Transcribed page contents
[Start of Attachment]
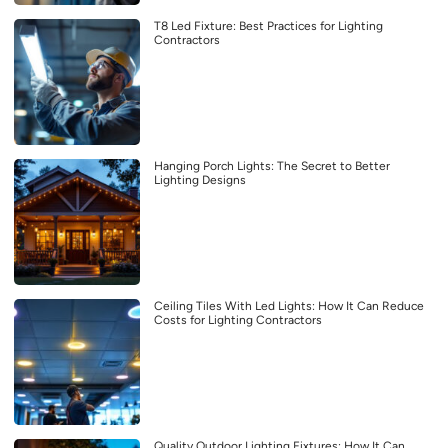
T8 Led Fixture: Best Practices for Lighting
Contractors
Hanging Porch Lights: The Secret to Better
Lighting Designs
Ceiling Tiles With Led Lights: How It Can Reduce
Costs for Lighting Contractors
Quality Outdoor Lighting Fixtures: How It Can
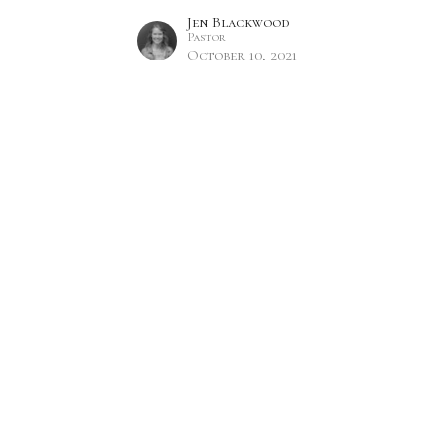
Jen Blackwood
Pastor
October 10, 2021
Hours
Contact
 Thurs 9AM - 5PM
Phone:
7809860785
Email
:
office@citylifecc.ca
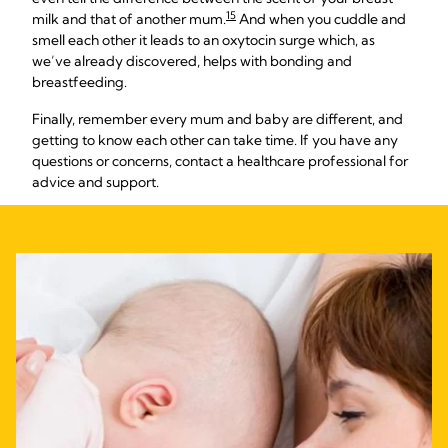
15
milk and that of another mum.
And when you cuddle and
smell each other it leads to an oxytocin surge which, as
we’ve already discovered, helps with bonding and
breastfeeding.
Finally, remember every mum and baby are different, and
getting to know each other can take time. If you have any
questions or concerns, contact a healthcare professional for
advice and support.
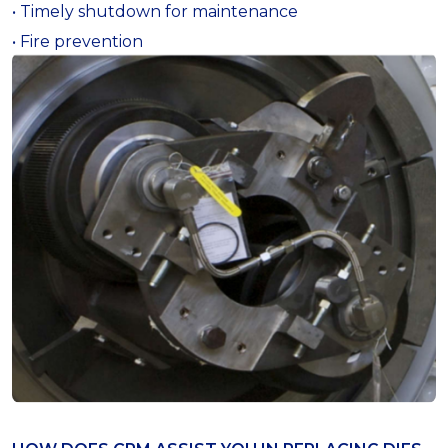
• Timely shutdown for maintenance
• Fire prevention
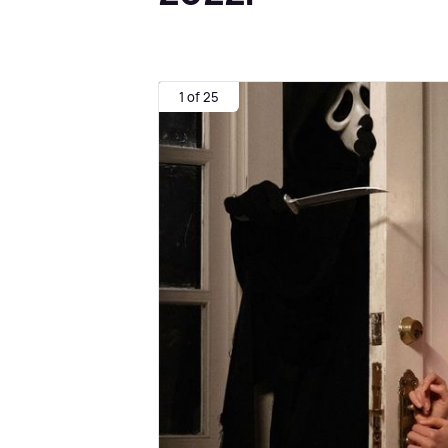
1 of 25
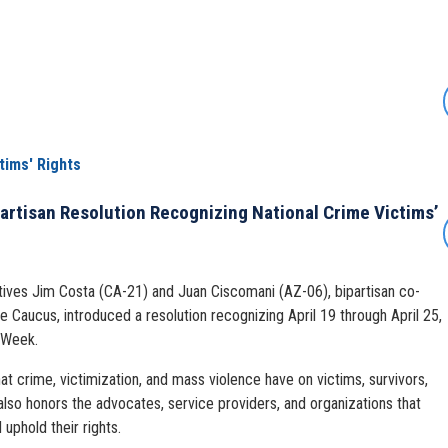
tims' Rights
artisan Resolution Recognizing National Crime Victims’
ives Jim Costa (CA-21) and Juan Ciscomani (AZ-06), bipartisan co-
e Caucus, introduced a resolution recognizing April 19 through April 25,
 Week.
t crime, victimization, and mass violence have on victims, survivors,
also honors the advocates, service providers, and organizations that
uphold their rights.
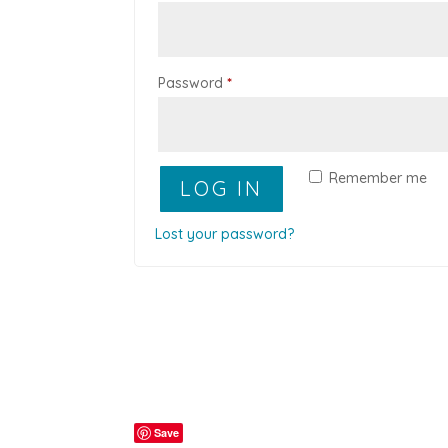
Required
Password
*
Remember me
LOG IN
Lost your password?
Save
[End of Attachment]
Activity →
The response has to be an exact copy of all the data, pictures excluded.

Result of this exercise →
T8 Led Fixture: Best Practices for Lighting
Contractors
Hanging Porch Lights: The Secret to Better
Lighting Designs
Ceiling Tiles With Led Lights: How It Can Reduce
Costs for Lighting Contractors
Quality Outdoor Lighting Fixtures: How It Can
Jen Blackwood
Pastor
October 10, 2021
Hours
Contact
 Thurs 9AM - 5PM
Phone:
7809860785
Email
:
office@citylifecc.ca
15
milk and that of another mum.
And when you cuddle and
smell each other it leads to an oxytocin surge which, as
we’ve already discovered, helps with bonding and
breastfeeding.
Finally, remember every mum and baby are different, and
getting to know each other can take time. If you have any
questions or concerns, contact a healthcare professional for
advice and support.
• Timely shutdown for maintenance
• Fire prevention
1 of 25
tims' Rights
artisan Resolution Recognizing National Crime Victims’
ives Jim Costa (CA-21) and Juan Ciscomani (AZ-06), bipartisan co-
e Caucus, introduced a resolution recognizing April 19 through April 25,
 Week.
t crime, victimization, and mass violence have on victims, survivors,
also honors the advocates, service providers, and organizations that
uphold their rights.
Required
Password
*
Remember me
LOG IN
Lost your password?
Save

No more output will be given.